When the treasury chooses the debt clearance it does it to stabilize the financial markets so that investors or the treasury market stays intact otherwise it will disturb the whole financial system.

On that note, it has to reduce its expenditure on the above-mentioned sources to the public,  and have to default the payments to staff salaries, military salaries, other contractual projects. This will surely lead to legal boundaries and trust deteriorating situations but left with no options. 

It is estimated that if the debt limit binds, the treasury would have to cut all the other expenses by nearly 40% to pay out normal interest and capital amounts. This number is not a small one, imaging the scenario where already pandemic has demoralized the growth and unemployment prevailing, with health expenditures being necessary, this cut of will have a severe impact on the public.

“Nearly 50 million seniors could stop receiving Social Security payments or see them delayed, our troops would not know when their paychecks would come. Thirty million families who rely on the Child Tax Credit would not receive them on time, unemployment would surely rise,”  Janet Yellen said in her concluding statement. 

Binding on debt can cause a high-level impact on financial markets as it all depends on investor sentiments if they trust the treasury to pay interest for a stabilized time or they do not acknowledge the measure and turn their ways. Finding buyers for securities will be more difficult in such cases, altogether making it a recession-like situation. Therefore this can be a short-term measure as all the other outlays are a part of the economy and even if the situation persists a bit longer the treasury would be forced to default on debt payment as well. 

Finally of course with less debt financing and more expenditure, the government would be forced to shift the burden to taxpayers, creating more critical expenses. 

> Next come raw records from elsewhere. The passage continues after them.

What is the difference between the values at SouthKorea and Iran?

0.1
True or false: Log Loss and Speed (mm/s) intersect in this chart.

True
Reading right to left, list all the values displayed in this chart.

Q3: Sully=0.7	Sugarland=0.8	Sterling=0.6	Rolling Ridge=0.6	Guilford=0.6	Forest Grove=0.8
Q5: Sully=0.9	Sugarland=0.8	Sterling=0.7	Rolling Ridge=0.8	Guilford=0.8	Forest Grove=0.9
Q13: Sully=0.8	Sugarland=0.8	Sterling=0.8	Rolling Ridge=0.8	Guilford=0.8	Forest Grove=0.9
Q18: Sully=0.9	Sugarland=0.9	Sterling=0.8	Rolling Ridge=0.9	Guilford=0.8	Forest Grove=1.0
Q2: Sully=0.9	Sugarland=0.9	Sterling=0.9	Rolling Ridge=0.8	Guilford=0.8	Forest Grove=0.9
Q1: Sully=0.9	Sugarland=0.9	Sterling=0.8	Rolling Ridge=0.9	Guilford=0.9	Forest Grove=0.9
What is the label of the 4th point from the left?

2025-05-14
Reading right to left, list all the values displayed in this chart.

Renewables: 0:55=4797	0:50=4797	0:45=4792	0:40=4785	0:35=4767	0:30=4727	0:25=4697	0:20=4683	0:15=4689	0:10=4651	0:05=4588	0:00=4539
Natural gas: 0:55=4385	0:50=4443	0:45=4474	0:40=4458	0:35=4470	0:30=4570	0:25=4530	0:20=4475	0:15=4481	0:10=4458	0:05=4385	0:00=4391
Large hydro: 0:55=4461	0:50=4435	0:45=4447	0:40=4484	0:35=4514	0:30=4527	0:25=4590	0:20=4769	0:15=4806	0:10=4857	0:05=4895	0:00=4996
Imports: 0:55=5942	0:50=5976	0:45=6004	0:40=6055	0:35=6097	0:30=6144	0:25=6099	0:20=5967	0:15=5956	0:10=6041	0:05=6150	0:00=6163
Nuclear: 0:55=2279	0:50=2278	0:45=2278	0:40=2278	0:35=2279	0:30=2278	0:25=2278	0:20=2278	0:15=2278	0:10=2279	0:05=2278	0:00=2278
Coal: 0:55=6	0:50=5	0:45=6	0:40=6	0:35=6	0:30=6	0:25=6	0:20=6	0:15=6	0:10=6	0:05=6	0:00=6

Global impact of the retrospective crisis 

Talking about global impact, this is very obvious that investors rely most on US markets as they are considered the safest. The default situations will create a mess around global financial markets as well as goods markets in the international set-up. The treasury market would be on a high note and will be a result of investor’s off-brand trust in the federal system which can result in crashes in stocks as well as a long term impacts long-term impact on FDI(foreign direct investment). 

The immediate effect would be that there would be a bullish sell-off of treasuries and that would increase the interest rates, impacting present interest payments, future borrowing for government, and public borrowed loans that would completely change the dynamics. 

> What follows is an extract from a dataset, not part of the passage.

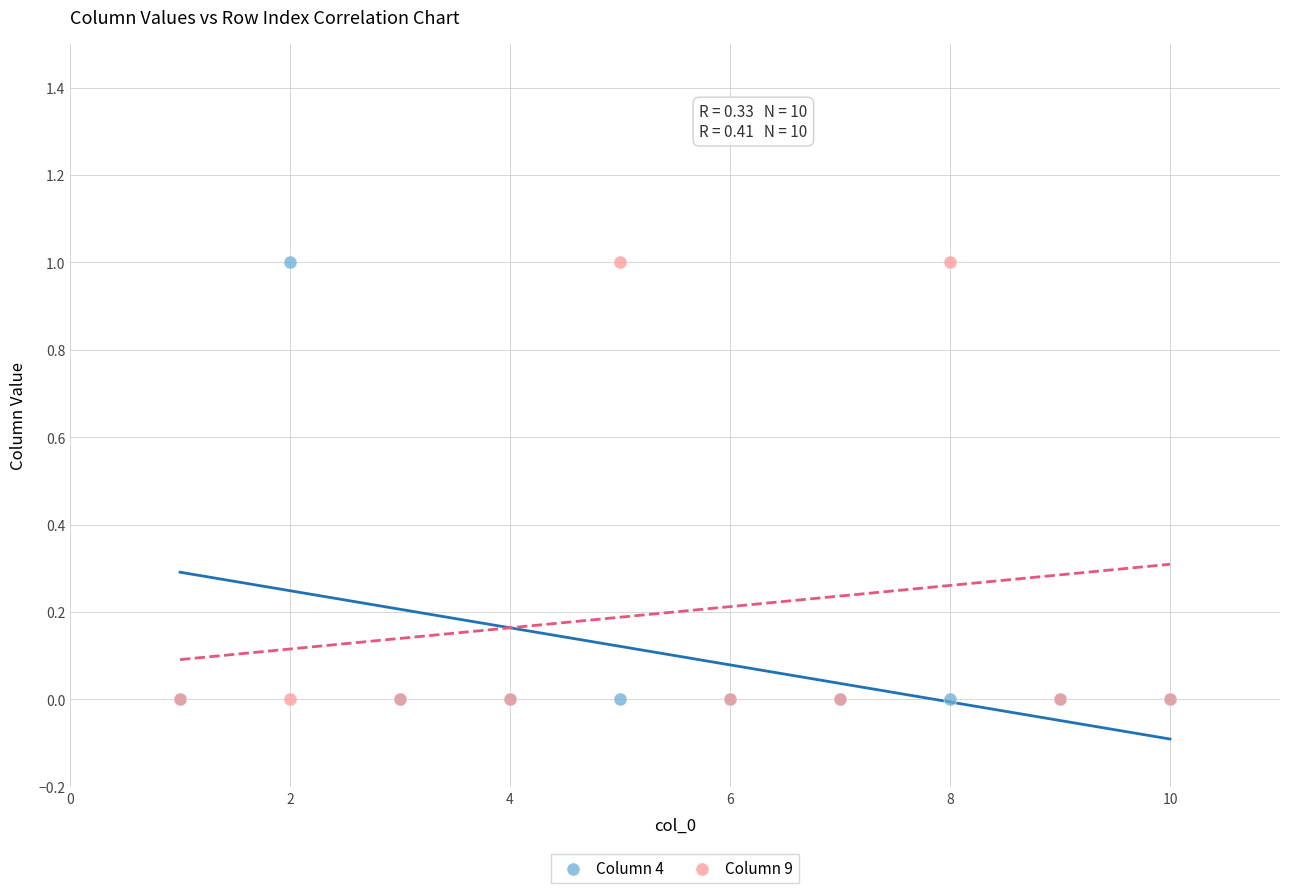

What are all the series names shown in the legend?

Column 4, Column 9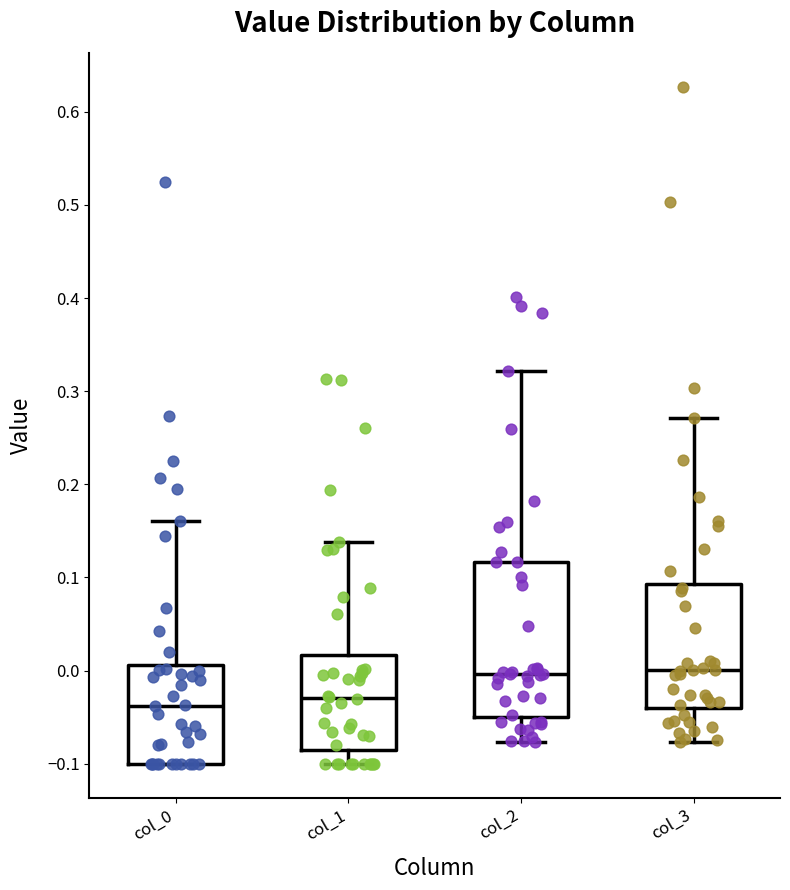

Which box is the tallest, from its lower edge to its upper edge?

col_2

Global trade in the short-run would be jeopardized and therefore countries exporting to the World’s Largest Economy (US) would face losses. Many countries use dollars as a medium of exchange and even for their local transactions, this event would lead to a decline in the value of the dollar, therefore, reducing credibility towards payments. The global markets would be hence affected by currency politics. 

On an average analysis of the current situation, we can surely generate a perspective that the US economy would require highly volatile solutions and properly aimed at balancing the economy. whatever the congress decides, one thing is clear that the predictions and future commitments of the treasury are going to arrange changes in world economic status as the US being the largest economy affects the slab of growth for all.